A Atjoni, un site d’amarrage situé à trois heures de route de Paramaribo, nous embarquons pour la station nature d’Anaula. Notre pilote manoeuvre habilement sa pirogue entre les rapides et les rochers, tandis que nous laissons la civilisation derrière nous. Des arbres aux silhouettes de géants se dressent au-dessus d’un impénétrable mur de plantes grimpantes, de fougères et de palmiers. Après une heure, nous accostons dans un petit îlot au milieu de la rivière, où a été construit un lodge rustique flanqué d’une piscine. Des aras multicolores s’ébattent à grand bruit dans le jardin. Dans le lointain, résonne l’écho du cri d’un singe. Un bouillonnant jacuzzi naturel s’est formé dans le cours tumultueux de la rivière. Les enfants du village s’amusent à glisser sur les cailloux comme sur le toboggan d’un parc aquatique. Une étrange vision au milieu de la jungle.

Quelques heures plus tard, à la nuit tombée, nous nous autorisons une petite balade sur cette rivière pleine de surprises. Depuis un canot, on prend le temps d’observer les yeux des caïmans qui étincellent dans le faisceau lumineux de notre lampe.  » Ils ne viendront jamais dans les rapides « , nous rassure le guide. Après le dîner, les villageois enchantent leurs hôtes avec une exubérante danse traditionnelle où les fessiers se trémoussent au rythme endiablé des tambours.
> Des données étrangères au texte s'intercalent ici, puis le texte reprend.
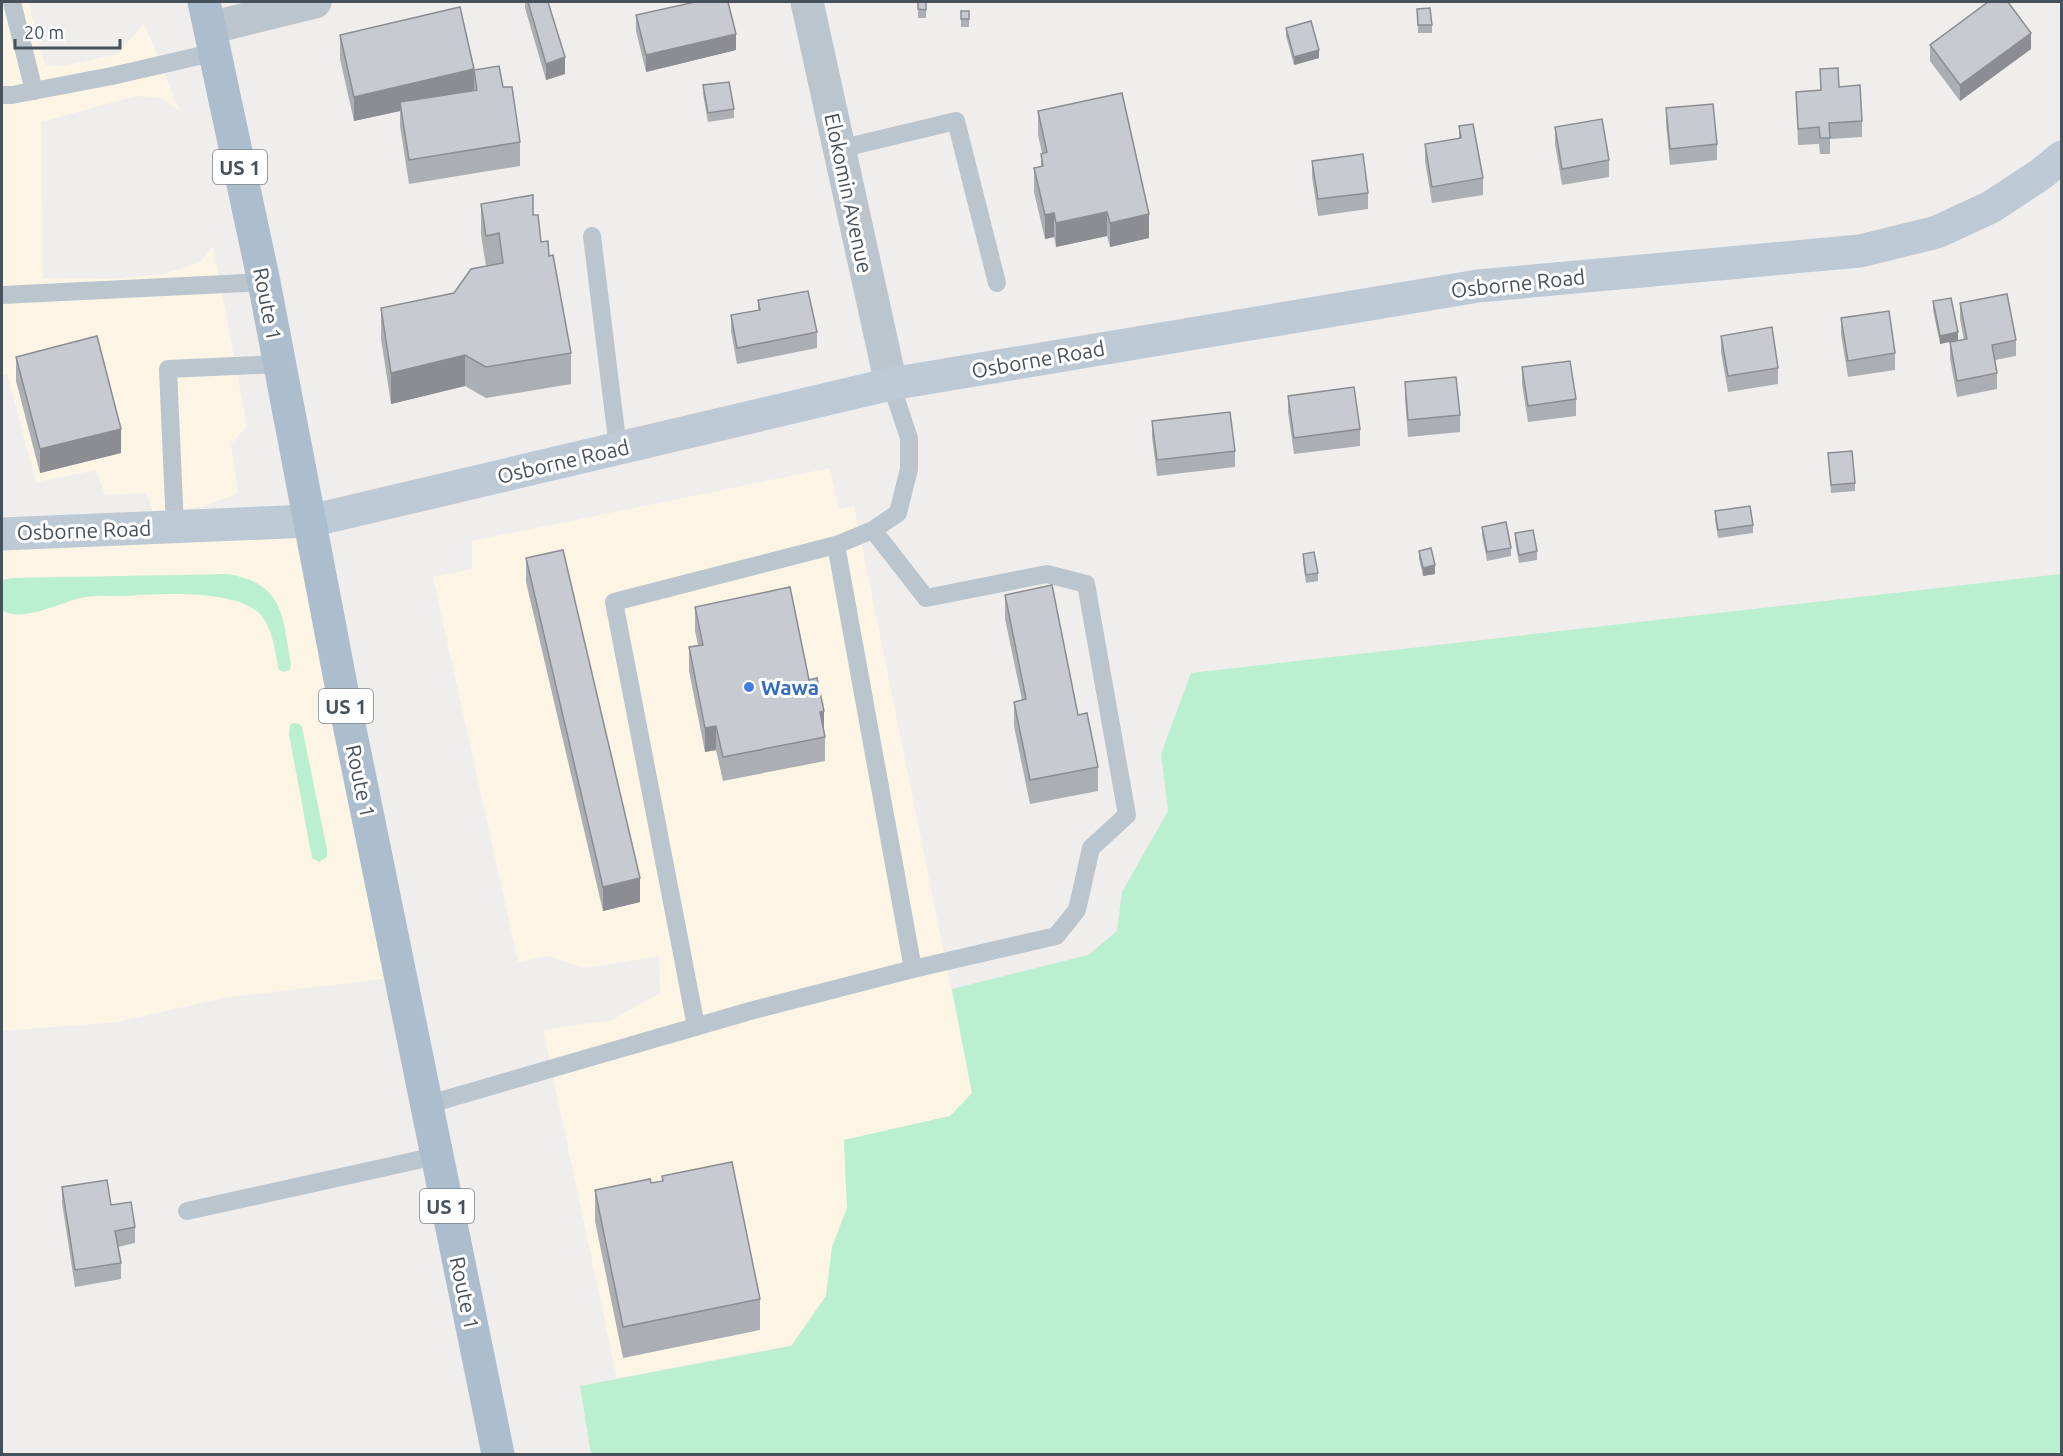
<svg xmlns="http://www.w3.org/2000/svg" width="2063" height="1456" font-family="Ubuntu,sans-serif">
<rect width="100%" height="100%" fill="#f0eded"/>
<!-- commercial -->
<g fill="#fcf5e5">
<polygon points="2,2 28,2 45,65 63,66 118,54 144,23 179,110 158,97 136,96 41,122 43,278 113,279 163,274 201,262 213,246 247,426 231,444 238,493 202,507 153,511 146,493 105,495 96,470 36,482 7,374 2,375"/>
<polygon points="830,468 839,509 854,506 972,1093 950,1116 844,1140 847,1208 832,1247 826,1296 792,1345 617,1378 543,1030 612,1020 660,993 659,956 585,968 547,956 518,962 433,577 472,569 472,541"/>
<polygon points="309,523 400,977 223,998 118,1022 2,1031 2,535"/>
</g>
<!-- green -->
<g fill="#baefcf">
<path d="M228 574C285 584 282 616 291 664L290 670 283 672 279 670C275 652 273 628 260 614 234 588 157 594 122 596 110 596 97 595 85 597 63 601 21 624 2 610V580L12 578Z"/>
<polygon points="2061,574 2061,1454 591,1454 580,1386 791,1346 826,1296 832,1247 847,1208 844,1140 950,1116 972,1093 952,989 1088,955 1117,931 1122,892 1168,811 1161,754 1191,673"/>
<polygon points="294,723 299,724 302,727 327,850 327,857 319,862 312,858 289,734 290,725"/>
</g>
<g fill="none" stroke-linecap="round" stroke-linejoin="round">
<!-- lane -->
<g stroke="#bbc5cd" stroke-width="18">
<polyline points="12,2 34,91"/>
<polyline points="2,95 12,95 112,76 216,52"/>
<polyline points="839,149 956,121 997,283"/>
<polyline points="592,236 618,448"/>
<polyline points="2,295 264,282"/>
<polyline points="175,527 168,369 279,364"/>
<polyline points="873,530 926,598 1047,574 1086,584 1127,815 1091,848 1077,910 1056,936 913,969"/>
<polyline points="696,1026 614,602 836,545"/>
<polyline points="426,1105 750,1011 913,969 836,545 873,530 898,513 909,469 909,438 891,384"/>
<polyline points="187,1211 436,1156"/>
</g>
<!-- street -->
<g stroke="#bbc5cd" stroke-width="33">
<polyline points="807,2 891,384"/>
<polyline points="210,28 315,2"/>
</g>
<!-- secondary -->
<polyline stroke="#bdc9d5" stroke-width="33" points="2,534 310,521 891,384 1478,286 1860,251 1937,232 1991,207 2041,174 2062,157"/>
<!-- primary -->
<polyline stroke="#acbdcd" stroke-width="33" points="204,2 264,282 342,690 498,1454"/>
</g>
<!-- wall -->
<g fill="#abaeb3">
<polygon points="525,2 548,2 565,74 546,80 525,8"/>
<rect x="918" y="2" width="8" height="16"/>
<polygon points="1417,9 1432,25 1432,33 1418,33"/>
<rect x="961" y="11" width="8" height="16"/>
<polygon points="636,15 736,50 646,72 636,31"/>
<polygon points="1286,28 1319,58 1294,65 1286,36"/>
<polygon points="340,35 474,91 474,70 503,87 520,142 520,166 409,184 400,126 400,111 354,121 340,59"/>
<polygon points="1930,45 2031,49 1960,101 1930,61"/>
<polygon points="1820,69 1839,87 1862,121 1862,137 1830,139 1830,154 1820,154 1819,144 1798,145 1796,92 1820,91"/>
<polygon points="703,85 734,109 734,118 708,122 703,94"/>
<polygon points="1666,108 1717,144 1717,160 1670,165 1666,124"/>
<polygon points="1038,111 1149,238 1110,247 1107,236 1056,247 1054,237 1045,239 1034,192 1034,168 1041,166 1041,154 1042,153 1038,135"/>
<polygon points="1459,126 1483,178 1483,195 1432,203 1425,161 1425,144 1459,139"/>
<polygon points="1555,127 1609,160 1609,177 1562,185 1555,144"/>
<polygon points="1312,161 1368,193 1368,209 1318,216 1312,177"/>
<polygon points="481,204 533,215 541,242 549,256 571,353 571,384 486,398 465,386 391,404 381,339 381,308 454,293 486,266 481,235"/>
<polygon points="758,300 817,332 817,348 737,364 731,331 731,315 758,311"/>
<polygon points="1933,301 1958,340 1940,344 1933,310"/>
<polygon points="1960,303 2016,340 2016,356 1995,360 1997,373 1997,389 1957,397 1950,359 1950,342 1964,340 1960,319"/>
<polygon points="1841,318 1895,353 1895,370 1848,377 1841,334"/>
<polygon points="1721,336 1778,368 1778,384 1728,392 1721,352"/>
<polygon points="16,357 121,453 40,473 16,381"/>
<polygon points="1522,367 1576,399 1576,416 1528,422 1522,384"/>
<polygon points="1405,382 1460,415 1460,432 1408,437 1405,399"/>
<polygon points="1288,396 1360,429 1360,446 1294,454 1288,412"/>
<polygon points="1152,421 1235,451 1235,467 1157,476 1152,437"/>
<polygon points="1828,453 1855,483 1855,491 1831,493"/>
<polygon points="1715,511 1753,525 1753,533 1718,538 1715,520"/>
<polygon points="1482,527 1511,548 1511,556 1487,561 1482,535"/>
<polygon points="1515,533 1537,551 1537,560 1519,563 1515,541"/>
<polygon points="1419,551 1435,574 1423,576 1419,559"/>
<polygon points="1303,554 1318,573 1318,581 1306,583 1303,563"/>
<polygon points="526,558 640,902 603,911 526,582"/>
<polygon points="1005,595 1078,715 1098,767 1098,791 1030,804 1014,726 1014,702 1022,700 1005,619"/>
<polygon points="695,607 809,680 825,737 825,761 723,781 716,750 705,752 689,671 689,647 698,645 695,631"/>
<polygon points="662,1176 760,1299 760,1330 623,1358 595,1221 595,1190 651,1183 662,1181"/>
<polygon points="62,1187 111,1205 135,1227 135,1243 118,1247 121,1263 121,1279 75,1287 62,1203"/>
</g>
<!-- shaded-wall -->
<g fill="#8b8d92">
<polygon points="2031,33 2031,49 1960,101 1960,85"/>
<polygon points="736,34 736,50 646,72 646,55"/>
<polygon points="1319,50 1319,58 1294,65 1294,57"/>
<polygon points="565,57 565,74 546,80 546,64"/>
<polygon points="474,69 474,93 400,102 400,111 354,121 354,97"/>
<polygon points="1107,212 1107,236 1056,247 1056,223"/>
<polygon points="1054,213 1054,237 1045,239 1045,215"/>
<polygon points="1149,214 1149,238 1110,247 1110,223"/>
<polygon points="1958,332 1958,340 1940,344 1940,336"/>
<polygon points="465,355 465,386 391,404 391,373"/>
<polygon points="121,429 121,453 40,473 40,449"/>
<polygon points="1435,565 1435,574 1423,576 1423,568"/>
<polygon points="824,711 824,735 820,712"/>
<polygon points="716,726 716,750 705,752 705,728"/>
<polygon points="640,878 640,902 603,911 603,887"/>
</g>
<!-- building -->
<g fill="#c7cad0" stroke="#8b8d92" stroke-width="1.5">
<polygon points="528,2 548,2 565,57 546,64"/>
<polygon points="695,2 728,2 736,34 646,55 636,15"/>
<polygon points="918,2 926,2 926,10 918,9"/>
<polygon points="1988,2 2008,2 2031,33 1960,85 1930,45"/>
<polygon points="460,7 474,69 354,97 340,35"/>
<polygon points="1430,8 1432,25 1418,25 1417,9"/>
<rect x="961" y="11" width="8" height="8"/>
<polygon points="1311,21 1319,50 1294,57 1286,28"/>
<polygon points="499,66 503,87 512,87 520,142 409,160 400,102 477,90 474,70"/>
<polygon points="1838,68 1839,87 1860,85 1862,121 1829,123 1830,138 1820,138 1819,127 1798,129 1796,92 1821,90 1820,69"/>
<polygon points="729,82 734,109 708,113 703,85"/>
<polygon points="1122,93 1149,214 1110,223 1107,212 1056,223 1054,213 1045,215 1034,168 1043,166 1041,154 1047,152 1038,111"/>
<polygon points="1713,104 1717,144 1670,149 1666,108"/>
<polygon points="1602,119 1609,160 1562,169 1555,127"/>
<polygon points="1473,124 1483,178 1432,187 1425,144 1461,138 1459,126"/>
<polygon points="1363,154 1368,193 1318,199 1312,161"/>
<polygon points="533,195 533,215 538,215 541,242 548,241 549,256 553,255 571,353 486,367 465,355 391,373 381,308 454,293 471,269 503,263 499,233 486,236 481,204"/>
<polygon points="808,291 817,332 737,348 731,315 760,310 758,300"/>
<polygon points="2007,294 2016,340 1992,345 1997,373 1957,381 1950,342 1967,339 1960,303"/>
<polygon points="1951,298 1958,332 1940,336 1933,301"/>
<polygon points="1889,311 1895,353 1848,361 1841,318"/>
<polygon points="1772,327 1778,368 1728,376 1721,336"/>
<polygon points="97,336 121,429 40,449 16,357"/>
<polygon points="1570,361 1576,399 1528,406 1522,367"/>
<polygon points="1456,377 1460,415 1408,420 1405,382"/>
<polygon points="1354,387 1360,429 1294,438 1288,396"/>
<polygon points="1230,412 1235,451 1157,460 1152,421"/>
<polygon points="1852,451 1855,483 1831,485 1828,453"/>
<polygon points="1750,506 1753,525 1718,530 1715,511"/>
<polygon points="1506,522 1511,548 1487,552 1482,527"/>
<polygon points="1533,530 1537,551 1519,555 1515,533"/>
<polygon points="1431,548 1435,565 1423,568 1419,551"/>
<polygon points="563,550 640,878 603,887 526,558"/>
<polygon points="1314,552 1318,573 1306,575 1303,554"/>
<polygon points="1052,585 1078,715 1087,713 1098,767 1030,780 1014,702 1026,699 1005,595"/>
<polygon points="790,587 809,680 817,678 824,711 820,712 825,737 723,757 716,726 705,728 689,647 703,645 695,607"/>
<polygon points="732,1162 760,1299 623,1327 595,1190 650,1179 651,1183 663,1181 662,1176"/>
<polygon points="107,1180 111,1205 131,1202 135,1227 115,1231 121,1263 75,1270 62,1187"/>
</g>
<!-- markers -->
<circle fill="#3f7fe0" stroke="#fff" stroke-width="2" cx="749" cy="687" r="6"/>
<g text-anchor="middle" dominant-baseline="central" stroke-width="6" stroke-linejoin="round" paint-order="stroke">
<!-- shield labels -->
<g fill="#fff" stroke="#7d858c" stroke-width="1.5">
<rect x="213" y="150" width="54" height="34" rx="4.5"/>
<rect x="319" y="689" width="54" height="34" rx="4.5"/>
<rect x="420" y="1189" width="54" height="34" rx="4.5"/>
</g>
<g font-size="20" font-weight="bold" fill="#45515b">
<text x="240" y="167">US 1</text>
<text x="346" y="706">US 1</text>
<text x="447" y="1206">US 1</text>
</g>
<!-- street labels -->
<g font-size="21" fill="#45515b" stroke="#fff">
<text transform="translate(849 193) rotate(78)">Elokomin Avenue</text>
<text transform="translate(1518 283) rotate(-6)">Osborne Road</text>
<text transform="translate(268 304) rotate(79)">Route 1</text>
<text transform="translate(1038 359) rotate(-10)">Osborne Road</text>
<text transform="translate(563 461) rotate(-13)">Osborne Road</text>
<text transform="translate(84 530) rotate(-2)">Osborne Road</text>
<text transform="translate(361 781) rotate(78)">Route 1</text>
<text transform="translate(465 1293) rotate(78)">Route 1</text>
</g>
<!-- shop labels -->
<g font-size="21" font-weight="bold" fill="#366cbe" stroke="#fff" text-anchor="start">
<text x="761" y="687">Wawa</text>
</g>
</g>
<!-- border -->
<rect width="2063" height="1456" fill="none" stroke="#45515b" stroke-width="6"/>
<!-- scale -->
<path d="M15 39v9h105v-9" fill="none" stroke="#45515b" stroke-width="3"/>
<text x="24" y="39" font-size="18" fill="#45515b" stroke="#ffffff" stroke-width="4.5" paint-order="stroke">20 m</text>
</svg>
Bercés par le refrain obsédant des grillons et des grenouilles, on se blottit ensuite sous le cocon protecteur de la moustiquaire pour un repos bien mérité dans ce havre de quiétude au coeur de l’immense forêt tropicale.

Le lendemain, retour sur la pirogue pour une autre excursion surprenante. Tandis que nous filons sur la rivière, nous comprenons rapidement pourquoi personne n’y nage : non seulement le courant est extrêmement rapide, mais l’eau brunâtre grouille… de piranhas ! Un pêcheur nous montre fièrement sa prise, écartant délicatement les mâchoires du poisson à l’aide d’une bouteille en plastique pour révéler ses dents affutées comme des lames de rasoir.  » Ils sont bourrés d’arêtes, mais délicieux en soupe « , sourit l’homme. Il en faut (un peu) plus pour nous effrayer : plus loin, protégés par un filet, on pique une tête dans les eaux agitées et on en ressort avec une énergie décuplée. Pas de doute : entre nous et les poissons, le courant passe. Quelques heures plus tard, c’est une autre escale à sensations qui nous attend. On enfile un harnais et on s’arrime à un câble en acier pour un  » canopy tour « , une expédition dans la cime des arbres, entrecoupée de quelques tyroliennes. On file à travers les airs au-dessus de la rivière, en hurlant comme des singes… hurleurs. Avant de redescendre sur terre et de s’offrir les ultimes moments de frissons face aux paysages splendides d’un pays qui sait à la fois accueillir, divertir et éblouir les yeux.